- _Document passage_
# # #
Vanquishing a Corroding Vice

William Shenstone exposed a base quality of human thinking when he wrote, "There is nothing more universally commended than a fine day; the reason is, that people can commend it without envy." In an address at Edinburgh University, Barrie defined envy as "the most corroding of the vices," and Fielding thus pictures it: "Some folks rail against other folks because other folks have what some folks would be glad of."

This vicious vice of envy runs from the light of day. It hides in hidden haunts in the inner hearts of men, often covered with a smirky smile, while tincturing thought with its polluting poison. None who shelter it enjoy it; yet, lacking excuse, it clings leech-like, a mental termite undermining the foundations of friendship and the home of brotherhood. Too few are willing to admit its presence or to seek the antidote that can neutralize its sway.

The Science of Christianity, the Christ Science, brings the one permanent cure for envy and its next of kin, jealousy and covetousness. This remedy is the true idea of God and man. This true idea exposes these destructive thought qualities as never related to, nor having any place in, the consciousness of the man of God's making —the true consciousness and being of you and me. They exist only in the godless, negative, material mind, and in that counterfeit sense of thought and consciousness which expresses it.

If you or I accept as our thinking the suggestion of envy, jealousy, or covetousness, what are we doing? We are believing there is a mortal, material mind, which has made a material creation and peopled it with materially thinking, mortal personalities. We are believing that our identity and consciousness is material, so made and so environed, and that we are associated with other mortals who dwell in this material realm. Further, we believe that certain of these mortals have something in the way of place, power, prestige, or material possessions that we much desire; and because we do not have them, we consent to be resentful, critical, and grudging toward those who have, Where does this lead us? Nowhere, just nowhere! Jealousy, envy, covetousness are a dangerous trio. To permit any one of them to lodge in our mental home is to shelter a relentless enemy to our spiritual progress. Solomon so indicated when he called envy "the rottenness of the bones."

How then can we destroy these enemies and vanquish them forever? How can we change our thought so as to react to the success, progress, and attainment of others with gratitude and unselfish joy instead of with jealousy, envy, and resentment? By becoming more clearly aware of the spiritual and true order of existence, wherein every individual is given of God that full and continuing measure of life, health, ability, right activity, and satisfying success native to God's own son, or manifestation.
# # #
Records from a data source
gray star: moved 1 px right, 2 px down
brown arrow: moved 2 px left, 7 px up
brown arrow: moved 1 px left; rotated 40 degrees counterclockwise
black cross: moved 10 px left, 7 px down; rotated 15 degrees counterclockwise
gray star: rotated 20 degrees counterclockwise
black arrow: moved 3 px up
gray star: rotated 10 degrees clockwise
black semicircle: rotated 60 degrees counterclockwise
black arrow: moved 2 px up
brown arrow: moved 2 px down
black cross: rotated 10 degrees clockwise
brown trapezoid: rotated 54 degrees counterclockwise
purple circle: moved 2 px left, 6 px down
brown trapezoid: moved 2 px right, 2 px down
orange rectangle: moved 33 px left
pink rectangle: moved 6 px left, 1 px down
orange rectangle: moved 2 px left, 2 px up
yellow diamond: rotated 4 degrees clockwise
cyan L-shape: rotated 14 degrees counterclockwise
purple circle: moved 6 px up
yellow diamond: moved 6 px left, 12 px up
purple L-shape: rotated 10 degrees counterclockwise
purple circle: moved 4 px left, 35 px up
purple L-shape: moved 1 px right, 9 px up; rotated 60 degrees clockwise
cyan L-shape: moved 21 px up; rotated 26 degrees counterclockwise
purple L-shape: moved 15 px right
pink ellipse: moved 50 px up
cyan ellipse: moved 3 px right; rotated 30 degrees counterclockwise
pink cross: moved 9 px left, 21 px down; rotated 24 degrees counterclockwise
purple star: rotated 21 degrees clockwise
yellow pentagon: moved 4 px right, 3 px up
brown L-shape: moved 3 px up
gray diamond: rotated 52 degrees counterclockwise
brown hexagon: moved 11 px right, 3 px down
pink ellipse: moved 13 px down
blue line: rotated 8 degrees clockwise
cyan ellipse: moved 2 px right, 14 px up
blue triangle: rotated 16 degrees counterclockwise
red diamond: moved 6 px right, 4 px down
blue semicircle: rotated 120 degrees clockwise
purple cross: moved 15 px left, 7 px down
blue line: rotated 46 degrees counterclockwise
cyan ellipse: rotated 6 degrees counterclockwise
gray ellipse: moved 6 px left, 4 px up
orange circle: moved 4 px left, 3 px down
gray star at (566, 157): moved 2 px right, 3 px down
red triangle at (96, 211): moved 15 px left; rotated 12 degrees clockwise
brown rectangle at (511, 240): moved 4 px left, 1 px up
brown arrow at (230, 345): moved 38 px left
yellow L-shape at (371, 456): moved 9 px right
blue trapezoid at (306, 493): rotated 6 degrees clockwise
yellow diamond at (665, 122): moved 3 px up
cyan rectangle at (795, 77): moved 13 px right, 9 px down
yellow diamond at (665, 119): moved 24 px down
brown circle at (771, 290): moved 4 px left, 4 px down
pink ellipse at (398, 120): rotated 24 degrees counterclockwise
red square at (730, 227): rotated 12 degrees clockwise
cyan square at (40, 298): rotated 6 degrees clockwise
# # #
- _Objectives_
1. Transcribe the portion of the essay on envy starting at "How then can" and ending at "son, or manifestation.".
2. Which people does the essay on envy quote by name?
These records have no connection to the essay on envy.

- _Replies_
1.
How then can we destroy these enemies and vanquish them forever? How can we change our thought so as to react to the success, progress, and attainment of others with gratitude and unselfish joy instead of with jealousy, envy, and resentment? By becoming more clearly aware of the spiritual and true order of existence, wherein every individual is given of God that full and continuing measure of life, health, ability, right activity, and satisfying success native to God's own son, or manifestation.

2. William Shenstone, Barrie, Fielding, Solomon